2023-03-19：使用Go语言和FFmpeg库实现pcm编码为mp3。

答案2023-03-19：

本文将介绍如何使用Go语言和FFmpeg库实现PCM音频文件编码为MP3格式。我们将使用moonfdd/ffmpeg-go库，并在Windows 10 64位操作系统下完成本次实验。

代码参考了FFmpeg —— 15.示例程序（九）：音频编码器（PCM编码为MP3）和19：pcm编码为mp3。

看完整代码，这个肯定能运行通过。

1.准备工作

安装moonfdd/ffmpeg-go库，运行命令：go get -u github.com/moonfdd/ffmpeg-go

2.实现步骤

2.1.设置FFmpeg库路径

首先需要设置FFmpeg库的路径，在本例中是"./lib"目录下。
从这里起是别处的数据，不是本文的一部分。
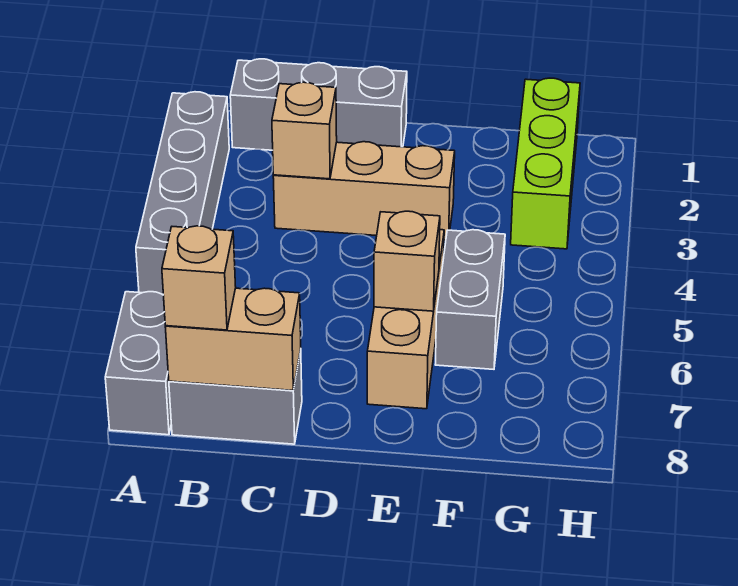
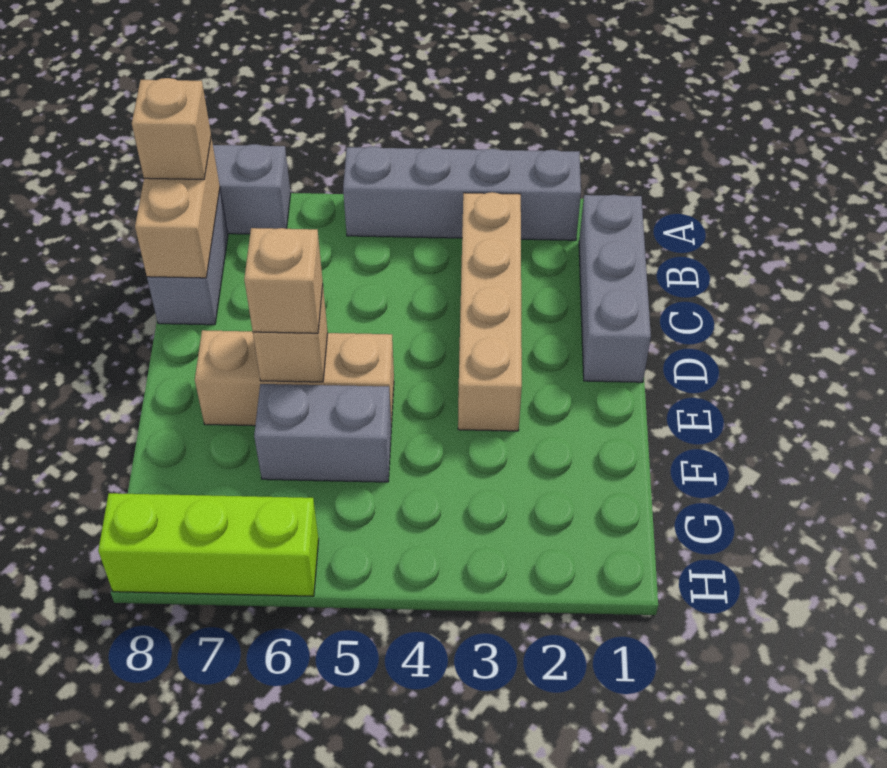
tan brick C3:E3 level 1 -> tan brick B3:E3 level 1
tan brick C3 level 2 -> tan brick E6 level 3
lime brick G1:G3 level 1 -> lime brick H6:H8 level 1

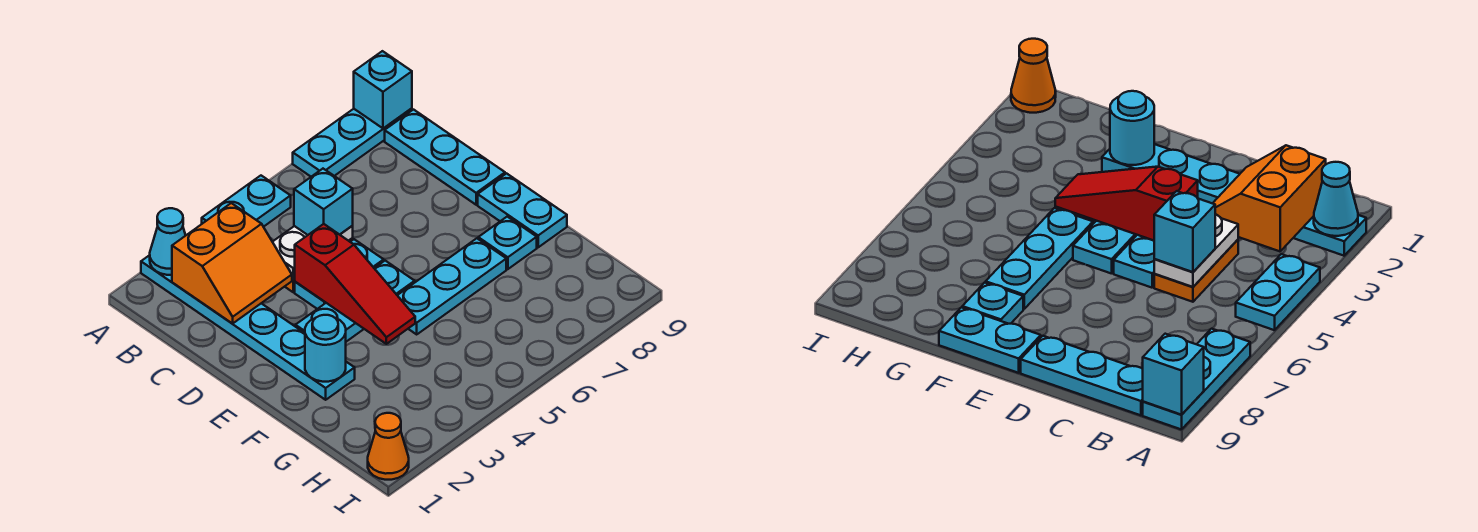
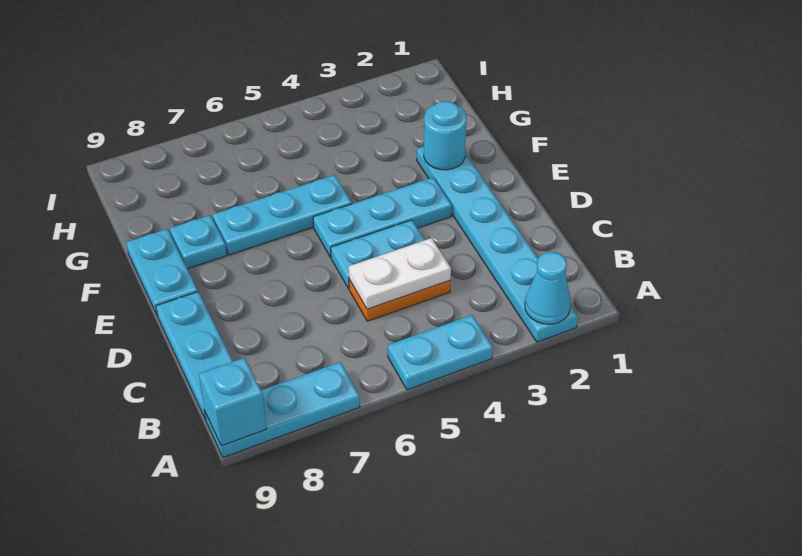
orange slope B2:C3 level 2 top B -> none
cyan brick C5 level 3 -> none
red slope D4:F4 level 2 top D -> none
orange cone I1 level 1 -> none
通过moonfdd/ffmpeg-go库提供的函数SetXXXXPath()可以分别设置各个库的路径：

os.Setenv("Path", os.Getenv("Path")+";./lib")

ffcommon.SetAvutilPath("./lib/avutil-56.dll")
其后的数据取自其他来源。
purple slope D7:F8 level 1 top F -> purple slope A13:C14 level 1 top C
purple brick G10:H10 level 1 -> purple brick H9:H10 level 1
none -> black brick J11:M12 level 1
ffcommon.SetAvcodecPath("./lib/avcodec-58.dll")

ffcommon.SetAvdevicePath("./lib/avdevice-58.dll")

ffcommon.SetAvfilterPath("./lib/avfilter-56.dll")

ffcommon.SetAvformatPath("./lib/avformat-58.dll")
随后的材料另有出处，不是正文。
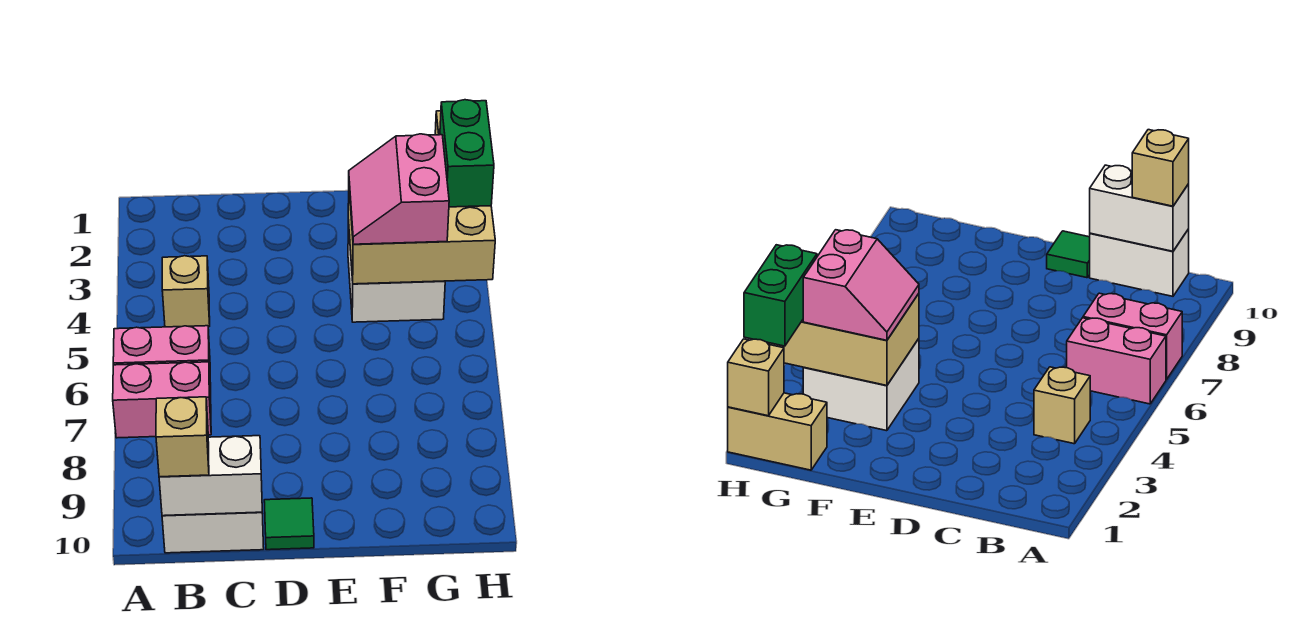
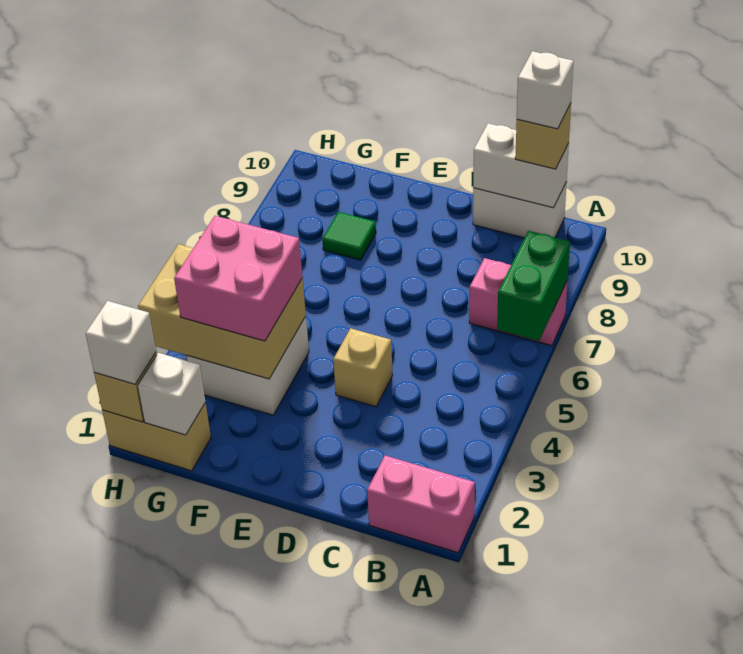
pink brick A6:B6 level 1 -> pink brick A1:B1 level 1
tan brick B4 level 1 -> tan brick D4 level 1
none -> white brick B10 level 4
green tile D10 level 1 -> green tile F8 level 1
pink slope F3:G4 level 3 top G -> pink brick F3:G4 level 3
none -> white brick G1 level 2
none -> white brick H1 level 3
green brick H2:H3 level 3 -> green brick A6:A7 level 2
ffcommon.SetAvpostprocPath("./lib/postproc-55.dll")

ffcommon.SetAvswresamplePath("./lib/swresample-3.dll")

ffcommon.SetAvswscalePath("./lib/swscale-5.dll")

2.2.准备输入PCM文件

本例中输入的PCM文件是16位采样精度、立体声（2个声道）、44100Hz采样率，文件名为"s16le.pcm"，存放在"./out"目录下。如果该文件不存在，则从一个视频文件中提取音频数据并转换格式生成该PCM文件：

inFileName := "./out/s16le.pcm"

_, err = os.Stat(inFileName)

if err != nil {

    if os.IsNotExist(err) {

        fmt.Println("create pcm file")

        exec.Command("./lib/ffmpeg", "-i", "./resources/big_buck_bunny.mp4", "-f", "s16le", "-ar", "44100", "-ac", "2", "-acodec", "pcm_s16le", "-vn", inFileName, "-y").CombinedOutput()

    }

}

2.3.打开输出MP3文件

本例中输出的MP3文件名为"out19.mp3"，存放在"./out"目录下。首先需要调用libavformat.AvformatAllocOutputContext2()函数分配AVFormatContext结构体，并调用libavformat.AvioOpen()函数打开输出文件：

var pFormatCtx *libavformat.AVFormatContext

libavformat.AvformatAllocOutputContext2(&pFormatCtx, nil, "", outFileName)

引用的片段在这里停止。